### [Exercise details]
Nothing beyond the line containing "### Examples" should be printed; print each line exactly from the first line of the listing below through it.

<<<<

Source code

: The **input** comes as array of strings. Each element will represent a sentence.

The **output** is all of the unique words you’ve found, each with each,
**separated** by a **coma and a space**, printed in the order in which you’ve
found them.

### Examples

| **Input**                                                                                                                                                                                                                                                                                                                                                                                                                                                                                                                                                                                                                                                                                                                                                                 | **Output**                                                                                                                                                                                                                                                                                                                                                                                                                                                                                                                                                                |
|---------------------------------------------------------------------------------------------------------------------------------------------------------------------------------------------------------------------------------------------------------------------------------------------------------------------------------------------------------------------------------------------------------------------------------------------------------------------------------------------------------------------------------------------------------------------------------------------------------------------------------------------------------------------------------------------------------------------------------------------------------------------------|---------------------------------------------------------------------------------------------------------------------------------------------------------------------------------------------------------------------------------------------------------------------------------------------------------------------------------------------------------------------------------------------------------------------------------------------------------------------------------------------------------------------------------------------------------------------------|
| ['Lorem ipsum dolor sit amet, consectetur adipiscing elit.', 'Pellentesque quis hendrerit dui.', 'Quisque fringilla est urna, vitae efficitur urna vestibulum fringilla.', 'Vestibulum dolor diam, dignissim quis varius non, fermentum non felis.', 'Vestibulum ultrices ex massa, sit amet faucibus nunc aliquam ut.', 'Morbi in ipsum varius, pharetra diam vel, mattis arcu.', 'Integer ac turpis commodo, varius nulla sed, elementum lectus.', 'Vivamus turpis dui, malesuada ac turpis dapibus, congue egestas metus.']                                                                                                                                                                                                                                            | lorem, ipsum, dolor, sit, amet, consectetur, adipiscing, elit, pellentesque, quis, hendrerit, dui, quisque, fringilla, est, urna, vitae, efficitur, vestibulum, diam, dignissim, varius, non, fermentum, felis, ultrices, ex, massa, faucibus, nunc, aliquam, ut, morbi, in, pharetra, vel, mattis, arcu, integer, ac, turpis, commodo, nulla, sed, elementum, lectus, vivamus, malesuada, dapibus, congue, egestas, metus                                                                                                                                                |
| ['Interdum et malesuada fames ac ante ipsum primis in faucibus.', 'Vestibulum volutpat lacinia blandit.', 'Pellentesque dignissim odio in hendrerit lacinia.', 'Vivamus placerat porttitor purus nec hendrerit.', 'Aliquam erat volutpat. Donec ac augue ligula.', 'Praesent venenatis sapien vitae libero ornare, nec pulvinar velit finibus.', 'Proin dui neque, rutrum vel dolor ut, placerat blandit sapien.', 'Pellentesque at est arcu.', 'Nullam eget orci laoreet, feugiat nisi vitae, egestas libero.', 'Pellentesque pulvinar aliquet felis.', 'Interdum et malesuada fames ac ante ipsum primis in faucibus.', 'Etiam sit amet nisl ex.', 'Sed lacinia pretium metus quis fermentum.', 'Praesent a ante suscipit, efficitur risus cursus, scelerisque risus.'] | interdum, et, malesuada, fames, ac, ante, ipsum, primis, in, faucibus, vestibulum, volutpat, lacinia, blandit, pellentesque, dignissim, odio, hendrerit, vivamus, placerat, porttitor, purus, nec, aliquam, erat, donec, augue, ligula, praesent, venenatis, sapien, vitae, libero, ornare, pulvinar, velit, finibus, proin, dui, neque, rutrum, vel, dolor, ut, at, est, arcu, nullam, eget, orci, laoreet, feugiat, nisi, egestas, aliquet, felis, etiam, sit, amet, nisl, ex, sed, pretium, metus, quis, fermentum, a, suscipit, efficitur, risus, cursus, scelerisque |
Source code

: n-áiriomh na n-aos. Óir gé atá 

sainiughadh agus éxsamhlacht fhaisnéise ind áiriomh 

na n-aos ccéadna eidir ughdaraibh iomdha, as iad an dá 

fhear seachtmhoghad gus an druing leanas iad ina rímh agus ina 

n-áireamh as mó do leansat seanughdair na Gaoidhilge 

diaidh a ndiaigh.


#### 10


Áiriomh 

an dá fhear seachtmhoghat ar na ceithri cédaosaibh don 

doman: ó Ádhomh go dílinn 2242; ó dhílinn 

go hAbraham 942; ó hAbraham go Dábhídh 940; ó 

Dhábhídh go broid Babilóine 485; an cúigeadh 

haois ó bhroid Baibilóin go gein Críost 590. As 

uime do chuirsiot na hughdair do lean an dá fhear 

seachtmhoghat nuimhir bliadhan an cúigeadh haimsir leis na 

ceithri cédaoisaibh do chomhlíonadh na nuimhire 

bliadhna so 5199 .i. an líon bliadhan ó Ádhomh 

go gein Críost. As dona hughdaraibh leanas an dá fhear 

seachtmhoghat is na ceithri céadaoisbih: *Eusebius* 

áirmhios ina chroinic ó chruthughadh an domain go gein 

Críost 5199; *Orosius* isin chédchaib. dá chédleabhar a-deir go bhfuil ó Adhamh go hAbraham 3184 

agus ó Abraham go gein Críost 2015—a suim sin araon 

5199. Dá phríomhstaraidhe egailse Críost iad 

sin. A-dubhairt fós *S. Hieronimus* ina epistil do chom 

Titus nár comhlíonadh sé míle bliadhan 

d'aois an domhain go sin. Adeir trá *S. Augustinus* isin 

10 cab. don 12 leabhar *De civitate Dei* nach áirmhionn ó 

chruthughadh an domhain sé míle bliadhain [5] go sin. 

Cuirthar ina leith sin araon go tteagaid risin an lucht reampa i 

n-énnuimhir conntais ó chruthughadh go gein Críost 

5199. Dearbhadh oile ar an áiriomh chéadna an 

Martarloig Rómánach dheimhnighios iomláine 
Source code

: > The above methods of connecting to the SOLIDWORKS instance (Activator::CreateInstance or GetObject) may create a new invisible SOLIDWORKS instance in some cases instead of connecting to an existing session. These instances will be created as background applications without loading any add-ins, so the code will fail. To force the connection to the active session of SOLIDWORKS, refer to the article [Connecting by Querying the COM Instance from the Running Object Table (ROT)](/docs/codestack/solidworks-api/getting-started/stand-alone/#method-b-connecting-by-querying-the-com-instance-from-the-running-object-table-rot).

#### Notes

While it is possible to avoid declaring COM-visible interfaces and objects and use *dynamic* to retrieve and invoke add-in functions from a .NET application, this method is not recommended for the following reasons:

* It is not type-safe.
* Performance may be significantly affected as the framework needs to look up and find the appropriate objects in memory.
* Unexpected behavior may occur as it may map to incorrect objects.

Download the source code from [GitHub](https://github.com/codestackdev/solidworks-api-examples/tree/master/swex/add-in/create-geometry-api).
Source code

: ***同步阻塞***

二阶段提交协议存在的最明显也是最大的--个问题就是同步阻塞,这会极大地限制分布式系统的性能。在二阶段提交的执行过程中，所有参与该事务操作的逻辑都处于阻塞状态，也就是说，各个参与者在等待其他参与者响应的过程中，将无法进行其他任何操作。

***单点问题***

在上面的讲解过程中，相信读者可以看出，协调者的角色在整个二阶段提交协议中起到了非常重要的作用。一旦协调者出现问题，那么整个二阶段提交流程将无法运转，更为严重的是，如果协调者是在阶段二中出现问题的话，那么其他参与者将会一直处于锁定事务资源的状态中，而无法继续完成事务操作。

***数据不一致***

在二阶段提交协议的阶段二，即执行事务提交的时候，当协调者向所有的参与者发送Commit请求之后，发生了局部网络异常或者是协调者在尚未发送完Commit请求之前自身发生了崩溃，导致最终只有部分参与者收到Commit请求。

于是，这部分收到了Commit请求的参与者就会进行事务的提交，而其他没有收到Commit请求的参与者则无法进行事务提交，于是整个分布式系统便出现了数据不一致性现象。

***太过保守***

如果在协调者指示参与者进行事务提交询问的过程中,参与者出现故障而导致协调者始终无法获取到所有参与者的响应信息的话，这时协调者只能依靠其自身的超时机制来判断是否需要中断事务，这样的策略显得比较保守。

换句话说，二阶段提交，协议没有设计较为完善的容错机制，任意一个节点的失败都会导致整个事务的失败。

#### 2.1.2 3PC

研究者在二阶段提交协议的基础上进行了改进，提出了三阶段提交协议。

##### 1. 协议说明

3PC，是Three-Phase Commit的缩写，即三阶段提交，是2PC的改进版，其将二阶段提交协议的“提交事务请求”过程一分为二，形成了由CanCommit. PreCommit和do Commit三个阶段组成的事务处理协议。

>>>>

### [Task output]
Source code

: The **input** comes as array of strings. Each element will represent a sentence.

The **output** is all of the unique words you’ve found, each with each,
**separated** by a **coma and a space**, printed in the order in which you’ve
found them.

### Examples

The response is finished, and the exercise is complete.